Problem details: Extract each line of the data below that contains the string "value".

▬▬▬▬▬▬▬▬▬▬

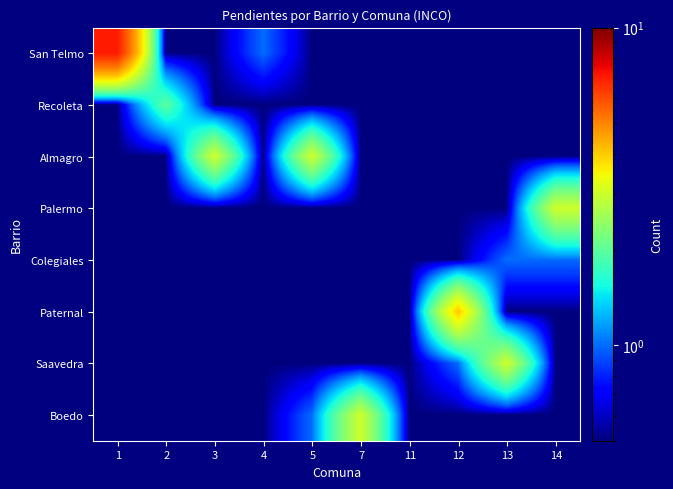

At 7, list the series in order from largest to smallest.

Boedo, San Telmo, Recoleta, Almagro, Palermo, Colegiales, Paternal, Saavedra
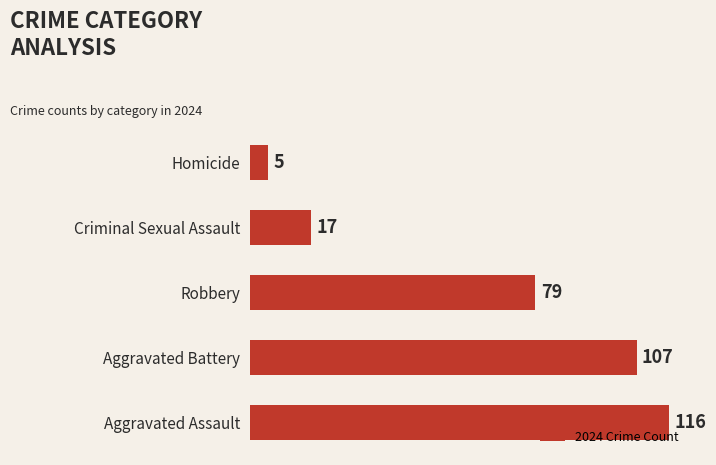

What is the average value?

65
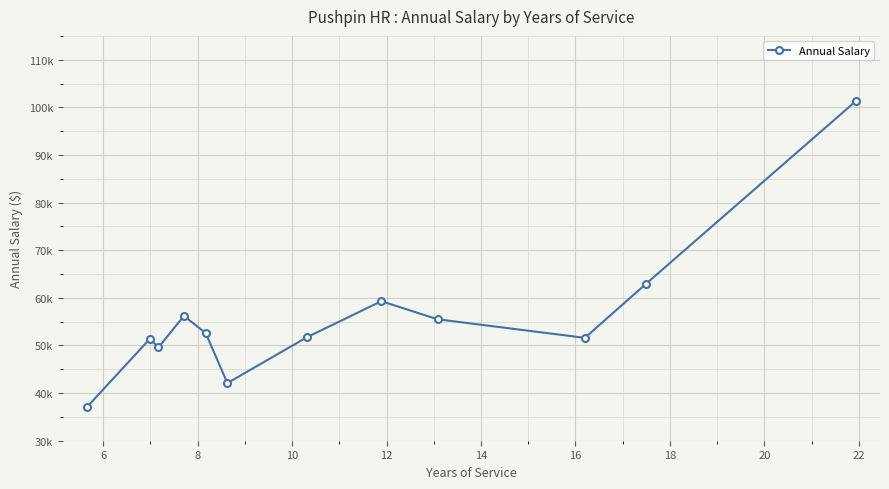

What is the value of the 2nd point from the left?

51400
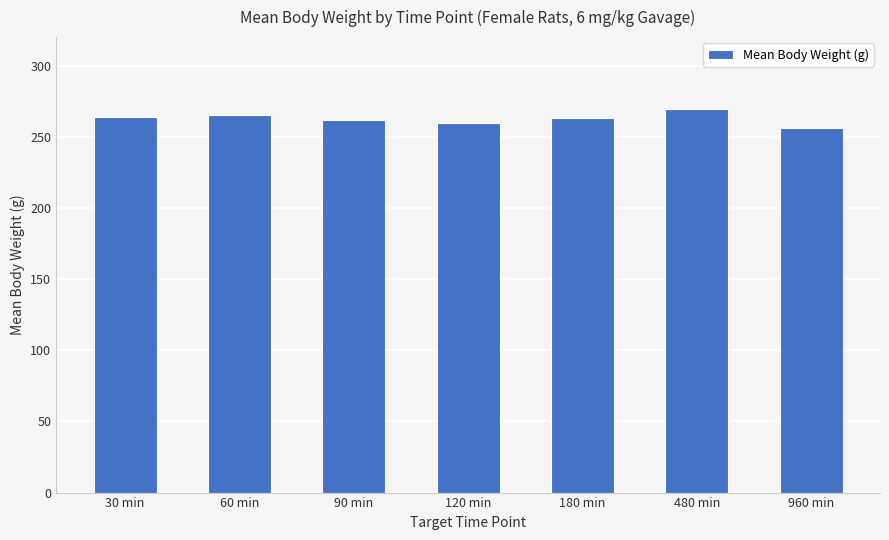

True or false: the data shows 261.5 at 90 min.

True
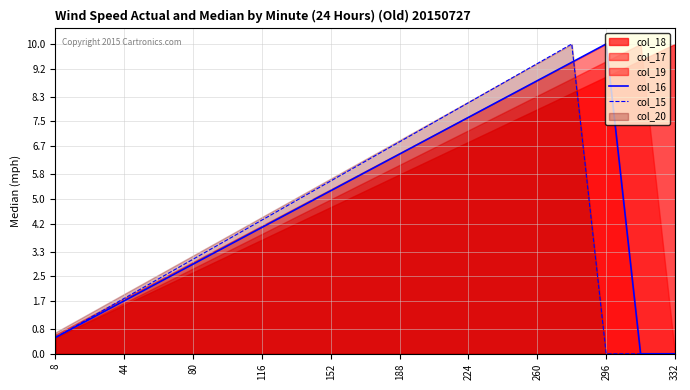

The value of col_15 at 44 is 2.6. True or false?

False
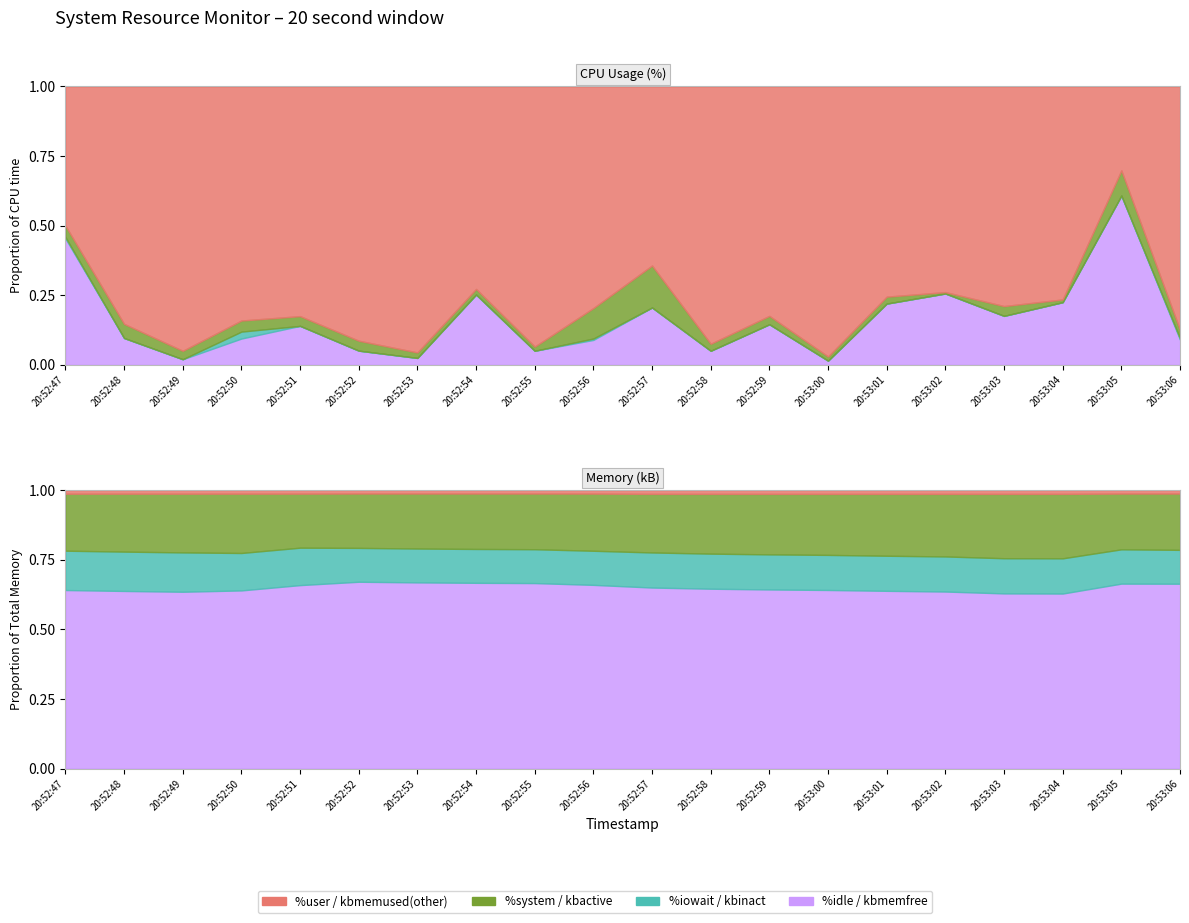

What is the label of the 10th point from the left?

20:52:56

▬▬▬▬▬▬▬▬▬▬

Written solution:
What is the average value?
What is the value of the 2nd point from the left?
The value of col_15 at 44 is 2.6. True or false?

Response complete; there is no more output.